Problem: Only a single number is expected: how many lines of the data hold the word "linejoin".
★ ★ ★ ★ ★
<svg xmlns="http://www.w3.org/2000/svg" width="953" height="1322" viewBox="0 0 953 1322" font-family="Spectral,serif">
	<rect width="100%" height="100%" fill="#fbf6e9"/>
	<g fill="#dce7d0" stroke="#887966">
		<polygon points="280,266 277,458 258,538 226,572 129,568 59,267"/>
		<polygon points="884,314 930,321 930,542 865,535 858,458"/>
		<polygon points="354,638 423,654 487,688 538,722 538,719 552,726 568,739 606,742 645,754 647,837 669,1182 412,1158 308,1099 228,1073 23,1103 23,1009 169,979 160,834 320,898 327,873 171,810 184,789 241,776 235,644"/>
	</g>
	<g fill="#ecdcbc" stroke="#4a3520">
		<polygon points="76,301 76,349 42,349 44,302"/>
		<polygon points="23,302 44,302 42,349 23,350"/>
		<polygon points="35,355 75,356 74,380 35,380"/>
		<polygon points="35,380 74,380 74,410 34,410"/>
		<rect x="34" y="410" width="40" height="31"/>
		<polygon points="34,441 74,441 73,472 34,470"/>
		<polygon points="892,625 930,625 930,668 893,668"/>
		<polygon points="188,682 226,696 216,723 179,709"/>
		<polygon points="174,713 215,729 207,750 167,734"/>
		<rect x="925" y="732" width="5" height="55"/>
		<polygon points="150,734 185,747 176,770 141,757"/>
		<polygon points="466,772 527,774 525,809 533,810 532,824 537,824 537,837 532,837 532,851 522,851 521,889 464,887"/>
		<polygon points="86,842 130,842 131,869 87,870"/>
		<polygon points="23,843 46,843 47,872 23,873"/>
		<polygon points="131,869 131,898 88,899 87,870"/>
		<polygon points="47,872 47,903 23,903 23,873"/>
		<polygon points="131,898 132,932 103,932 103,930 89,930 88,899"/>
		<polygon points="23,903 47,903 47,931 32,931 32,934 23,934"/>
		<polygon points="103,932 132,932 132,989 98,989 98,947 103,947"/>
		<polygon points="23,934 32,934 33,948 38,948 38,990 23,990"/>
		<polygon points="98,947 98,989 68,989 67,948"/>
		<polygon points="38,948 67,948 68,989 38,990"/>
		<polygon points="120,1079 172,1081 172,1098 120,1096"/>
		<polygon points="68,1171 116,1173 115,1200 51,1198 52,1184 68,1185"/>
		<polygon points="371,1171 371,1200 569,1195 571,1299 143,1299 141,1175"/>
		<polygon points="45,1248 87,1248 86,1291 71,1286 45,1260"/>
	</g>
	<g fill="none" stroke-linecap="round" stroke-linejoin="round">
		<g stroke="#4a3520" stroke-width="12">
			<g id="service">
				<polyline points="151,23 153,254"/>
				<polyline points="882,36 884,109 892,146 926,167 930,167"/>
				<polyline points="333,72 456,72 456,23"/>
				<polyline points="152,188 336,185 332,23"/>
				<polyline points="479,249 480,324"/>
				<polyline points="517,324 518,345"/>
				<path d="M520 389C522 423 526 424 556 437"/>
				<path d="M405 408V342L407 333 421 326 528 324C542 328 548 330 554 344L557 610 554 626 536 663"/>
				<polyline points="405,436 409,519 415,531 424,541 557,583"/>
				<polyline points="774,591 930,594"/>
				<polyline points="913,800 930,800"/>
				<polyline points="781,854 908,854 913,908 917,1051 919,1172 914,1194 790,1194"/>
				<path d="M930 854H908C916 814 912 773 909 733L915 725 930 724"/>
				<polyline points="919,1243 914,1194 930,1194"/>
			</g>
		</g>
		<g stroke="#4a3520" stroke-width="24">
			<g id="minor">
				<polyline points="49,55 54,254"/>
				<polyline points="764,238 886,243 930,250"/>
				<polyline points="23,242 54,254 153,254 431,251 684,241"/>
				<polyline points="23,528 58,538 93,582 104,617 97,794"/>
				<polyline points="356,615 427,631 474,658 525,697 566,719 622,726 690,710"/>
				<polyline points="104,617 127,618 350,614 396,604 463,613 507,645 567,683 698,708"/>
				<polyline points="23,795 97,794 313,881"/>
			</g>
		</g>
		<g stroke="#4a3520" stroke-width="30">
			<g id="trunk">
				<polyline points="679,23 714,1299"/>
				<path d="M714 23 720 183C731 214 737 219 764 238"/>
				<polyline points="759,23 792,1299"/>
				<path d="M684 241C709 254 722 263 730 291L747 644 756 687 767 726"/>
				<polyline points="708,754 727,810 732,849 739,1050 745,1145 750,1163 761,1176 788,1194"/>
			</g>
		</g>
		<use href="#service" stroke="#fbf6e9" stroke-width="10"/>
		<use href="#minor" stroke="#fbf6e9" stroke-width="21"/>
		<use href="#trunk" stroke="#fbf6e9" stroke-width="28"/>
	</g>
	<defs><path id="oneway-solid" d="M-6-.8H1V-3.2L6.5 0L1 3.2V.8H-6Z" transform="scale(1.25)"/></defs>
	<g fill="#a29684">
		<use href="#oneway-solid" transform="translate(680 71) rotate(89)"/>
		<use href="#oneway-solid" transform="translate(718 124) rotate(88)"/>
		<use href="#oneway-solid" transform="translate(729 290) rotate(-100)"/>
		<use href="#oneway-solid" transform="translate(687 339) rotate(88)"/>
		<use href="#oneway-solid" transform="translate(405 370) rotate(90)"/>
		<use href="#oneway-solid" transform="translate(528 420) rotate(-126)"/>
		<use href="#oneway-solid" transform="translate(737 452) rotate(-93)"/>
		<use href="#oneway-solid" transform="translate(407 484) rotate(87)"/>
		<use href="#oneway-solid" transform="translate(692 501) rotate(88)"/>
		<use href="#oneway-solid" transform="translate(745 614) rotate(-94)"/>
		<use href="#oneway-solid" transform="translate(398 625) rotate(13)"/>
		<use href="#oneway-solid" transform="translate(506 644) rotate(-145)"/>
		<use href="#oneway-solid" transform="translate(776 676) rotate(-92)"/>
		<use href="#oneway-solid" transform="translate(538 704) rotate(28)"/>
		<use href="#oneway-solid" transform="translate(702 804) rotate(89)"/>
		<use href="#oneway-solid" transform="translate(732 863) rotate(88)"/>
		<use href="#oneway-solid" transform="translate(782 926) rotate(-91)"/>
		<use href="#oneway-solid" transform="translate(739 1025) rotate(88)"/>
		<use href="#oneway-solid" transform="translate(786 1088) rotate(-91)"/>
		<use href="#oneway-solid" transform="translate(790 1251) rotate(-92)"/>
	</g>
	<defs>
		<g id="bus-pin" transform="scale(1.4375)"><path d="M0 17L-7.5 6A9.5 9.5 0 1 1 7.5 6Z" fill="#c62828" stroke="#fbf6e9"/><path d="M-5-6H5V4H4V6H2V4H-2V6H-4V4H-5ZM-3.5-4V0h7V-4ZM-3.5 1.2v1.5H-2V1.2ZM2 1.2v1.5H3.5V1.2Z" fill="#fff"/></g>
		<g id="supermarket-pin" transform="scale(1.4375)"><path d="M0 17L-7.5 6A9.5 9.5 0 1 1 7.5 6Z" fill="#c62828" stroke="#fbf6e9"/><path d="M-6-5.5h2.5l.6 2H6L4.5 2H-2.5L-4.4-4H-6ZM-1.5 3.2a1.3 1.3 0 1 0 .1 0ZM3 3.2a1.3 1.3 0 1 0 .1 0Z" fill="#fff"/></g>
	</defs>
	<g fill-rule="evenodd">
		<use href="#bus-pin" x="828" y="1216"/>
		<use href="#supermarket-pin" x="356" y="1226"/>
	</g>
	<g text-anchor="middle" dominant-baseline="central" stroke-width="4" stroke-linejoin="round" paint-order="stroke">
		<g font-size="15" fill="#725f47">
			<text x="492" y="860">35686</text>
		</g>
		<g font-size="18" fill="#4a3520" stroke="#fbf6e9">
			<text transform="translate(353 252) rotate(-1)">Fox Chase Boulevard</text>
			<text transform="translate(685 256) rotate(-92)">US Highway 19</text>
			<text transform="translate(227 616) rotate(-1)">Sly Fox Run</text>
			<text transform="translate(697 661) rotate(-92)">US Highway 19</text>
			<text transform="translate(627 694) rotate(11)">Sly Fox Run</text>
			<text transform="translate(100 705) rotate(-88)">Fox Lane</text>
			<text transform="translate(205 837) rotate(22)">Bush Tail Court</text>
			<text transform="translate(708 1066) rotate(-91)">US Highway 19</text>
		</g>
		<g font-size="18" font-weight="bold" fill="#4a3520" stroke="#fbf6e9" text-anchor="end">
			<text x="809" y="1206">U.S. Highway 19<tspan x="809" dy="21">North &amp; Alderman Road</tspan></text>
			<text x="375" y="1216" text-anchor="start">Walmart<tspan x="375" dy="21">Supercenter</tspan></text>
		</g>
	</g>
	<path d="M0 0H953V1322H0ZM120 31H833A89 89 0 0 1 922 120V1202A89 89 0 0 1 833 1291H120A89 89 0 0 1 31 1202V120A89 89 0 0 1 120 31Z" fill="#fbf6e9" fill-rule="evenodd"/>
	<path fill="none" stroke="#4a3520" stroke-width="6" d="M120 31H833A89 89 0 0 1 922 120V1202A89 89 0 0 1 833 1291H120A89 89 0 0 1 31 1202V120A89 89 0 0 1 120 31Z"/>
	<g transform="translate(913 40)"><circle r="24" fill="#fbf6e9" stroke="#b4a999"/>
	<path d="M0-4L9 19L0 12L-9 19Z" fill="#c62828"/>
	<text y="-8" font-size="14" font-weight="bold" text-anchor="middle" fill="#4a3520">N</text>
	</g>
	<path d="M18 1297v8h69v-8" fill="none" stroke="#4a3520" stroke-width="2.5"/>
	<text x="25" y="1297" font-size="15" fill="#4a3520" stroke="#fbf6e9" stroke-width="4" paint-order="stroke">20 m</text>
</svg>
★ ★ ★ ★ ★
Written answer: 2